[[ SOURCE TEXT open ]]

Blog: Paying the price
June 12, 2020, was the first time in nearly three months that I was back on a motorcycle. The first few hours were nerve-wracking, but by the end of a typical 14-hour shoot day, I returned home drenched, exhausted and oh-so-happy. Still, life is far from back to normal, and all this unnatural free time has given us plenty of time to think. What I’ve been ruminating on recently is that motorcycles have become too damn expensive. Forget COVID-19, I say the used bike industry is in for a much longer-term boom because new motorcycles just cost too much.
We’re all aware of how multiple government regulations and tax hikes over the past two years have forced a sharp rise in prices. Still, I was in for a small shock when Firoze told me that the BS6 RTR 200 we road-tested costs a little over Rs 1.5 lakh on road. Rs 1.5-lakh for an RTR 200? Has the world gone mad?
Since then, I’ve been looking at motorcycle prices more intently. For example, the Triumph Tiger 900 Rally Pro will cost you over Rs 18-lakh on road in Mumbai. I remember a time not too long ago when you could get an entry-level BMW R 1200 GS, or a Ducati Multistrada 1200 for just a little more.
To be fair to the big bike businesses, they have massive import duties followed by crippling state taxes to deal with. Maharashtra’s and Karnataka’s policies are particularly punishing on big bikes, with some of the highest registration charges across the country. This might just be me, but this greedy rush to tax-tax-tax seems a little shortsighted. After all, won’t a more reasonable tax rate encourage larger sales numbers in the long run, which will result in greater tax collection? I’m no economist, but that just seems like good, logical sense.
Either way, let’s not blame it all on the government. Six years ago, I bought my KTM 390 Duke for Rs 2.08 lakh on road. Today, the new version costs Rs 3.12 lakh - that’s a 50 percent price hike! And let’s save the usual excuses of ABS regulations or the expense of fuel injection systems for this one, because the original 390 Duke had both. Inflated tax rates are partly to blame, but there’s no hiding from the fact that Bajaj has subtly repositioned the pricing of the entire KTM range over the years, and we’ve been happy to pay along.
This is all fine and dandy, until you get blindsided by a pandemic and most people tighten their purse strings right up – of course, there will always be the occasional loony who’ll go out and buy their first big bike, but that’s another story. The concise end to my rambling is that bikes have gotten too expensive, and regulations mean that most manufacturers can’t do squat about it. Looks like it’s a great time to be in the used bike business.

[[ SOURCE TEXT closed ]]
[[ SOURCE INFORMATION open ]]

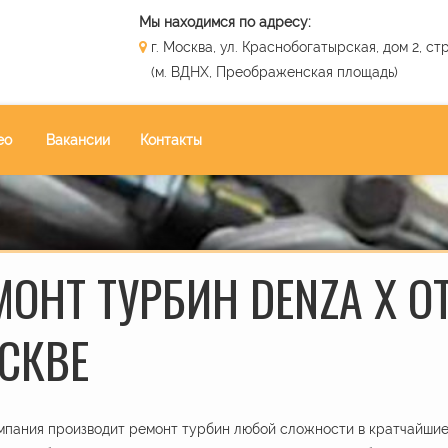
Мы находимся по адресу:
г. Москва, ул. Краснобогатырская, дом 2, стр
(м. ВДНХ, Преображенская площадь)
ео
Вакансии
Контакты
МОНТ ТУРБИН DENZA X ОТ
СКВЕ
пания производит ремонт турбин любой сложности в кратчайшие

[[ SOURCE INFORMATION closed ]]

Do the following statements agree with the blog post on motorcycle prices: (a) the writer's KTM 390 Duke cost Rs 2.08 lakh on road six years ago; (b) the original 390 Duke came without ABS; (c) the Triumph Tiger 900 Rally Pro costs less than Rs 18 lakh on road in Mumbai? Answer yes or no for each and quote the deciding words.

_ANSWER_
(a) Yes: "Six years ago, I bought my KTM 390 Duke for Rs 2.08 lakh on road."
(b) No: "because the original 390 Duke had both."
(c) No: "will cost you over Rs 18-lakh on road in Mumbai."